- **What the task requires**: Reproduce the lines below word for word, leaving out the pictures.
--- Records provided ---
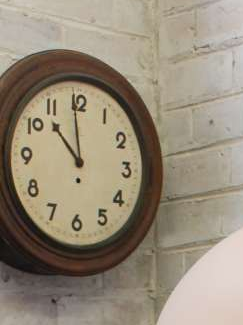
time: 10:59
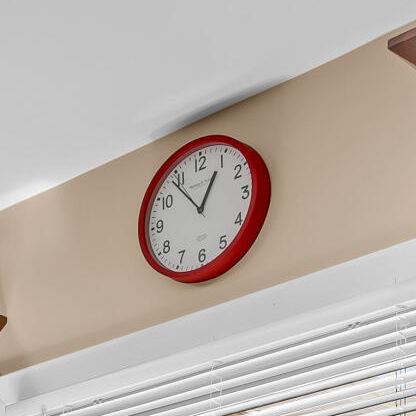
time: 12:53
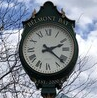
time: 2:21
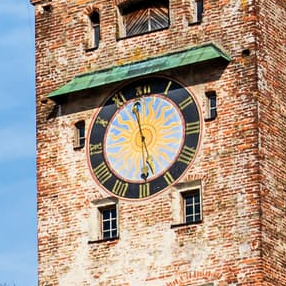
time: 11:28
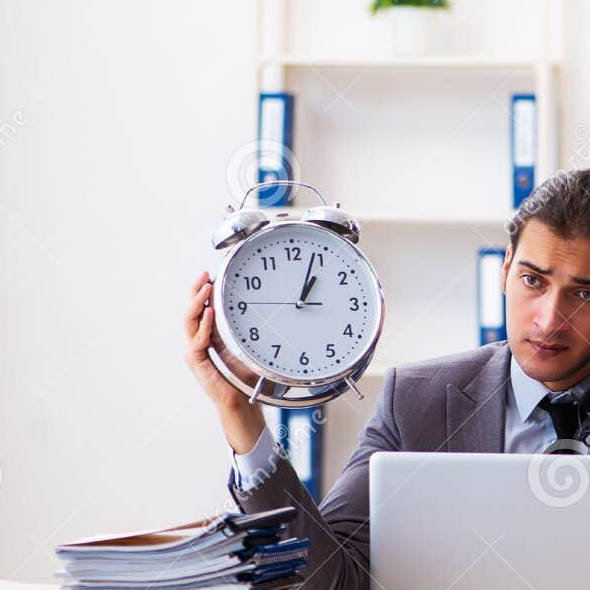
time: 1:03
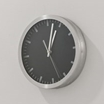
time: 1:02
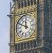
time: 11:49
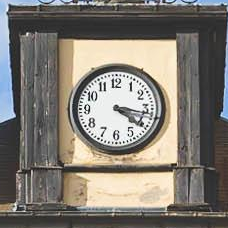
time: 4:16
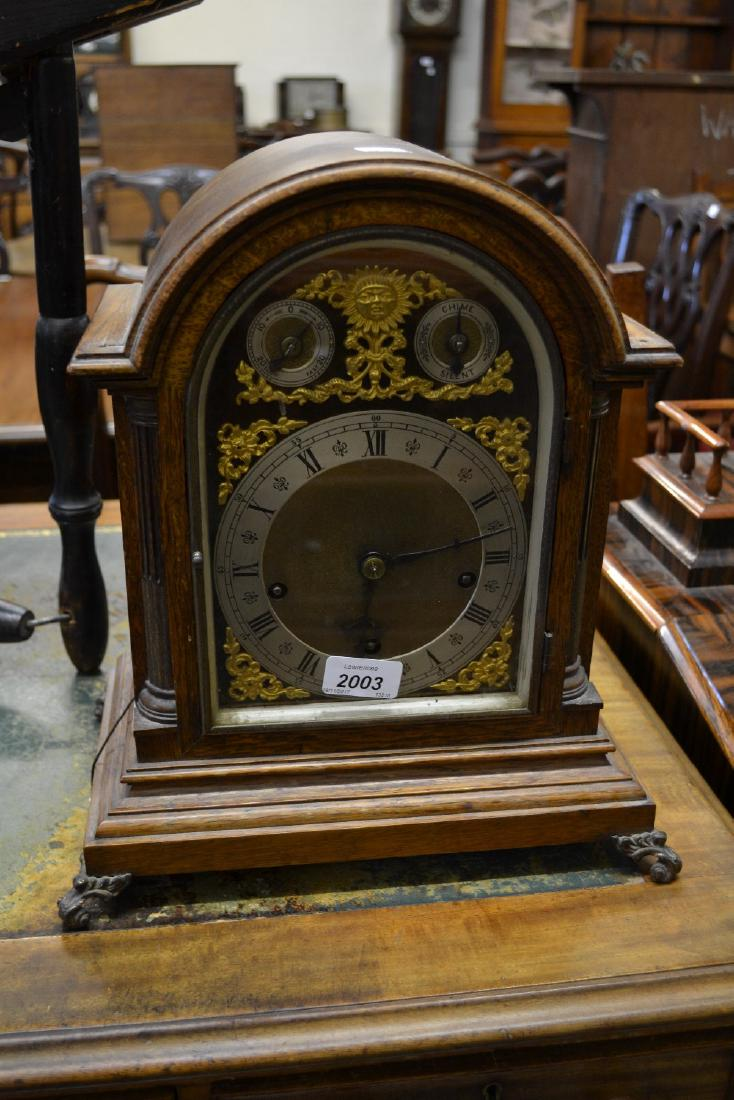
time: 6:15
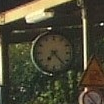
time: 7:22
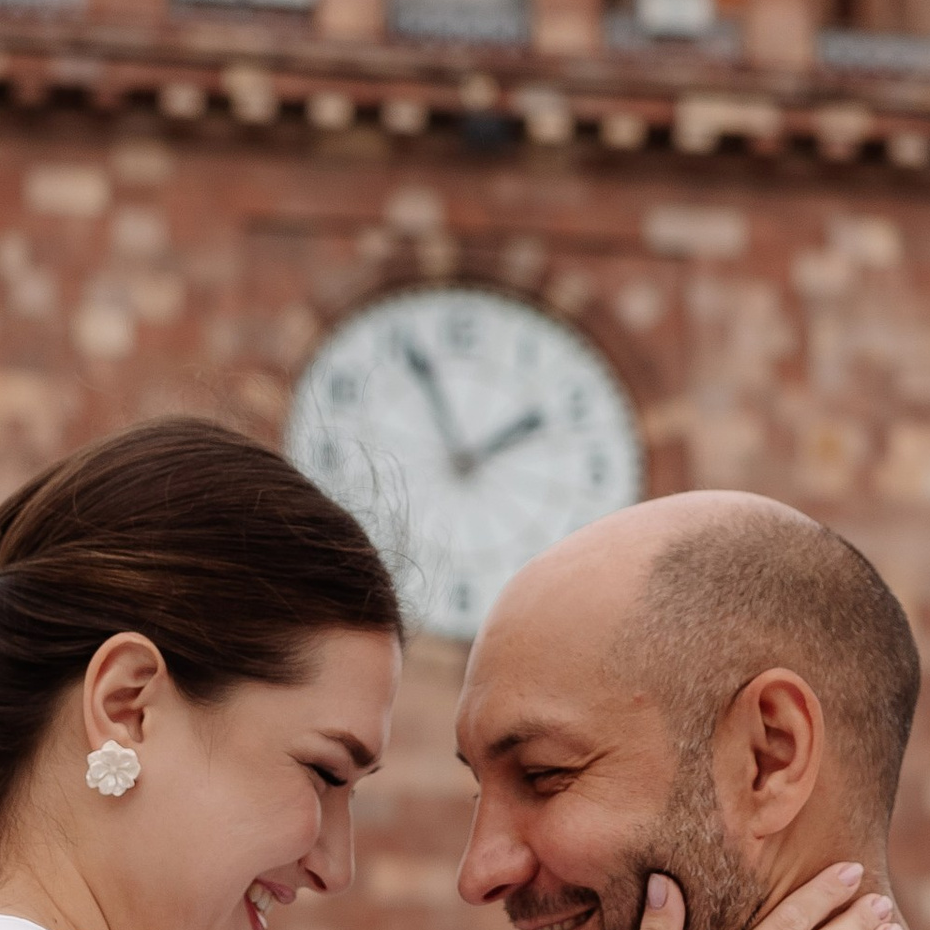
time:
---
- **Expected answer**:
time: 10:59
time: 12:53
time: 2:21
time: 11:28
time: 1:03
time: 1:02
time: 11:49
time: 4:16
time: 6:15
time: 7:22
time:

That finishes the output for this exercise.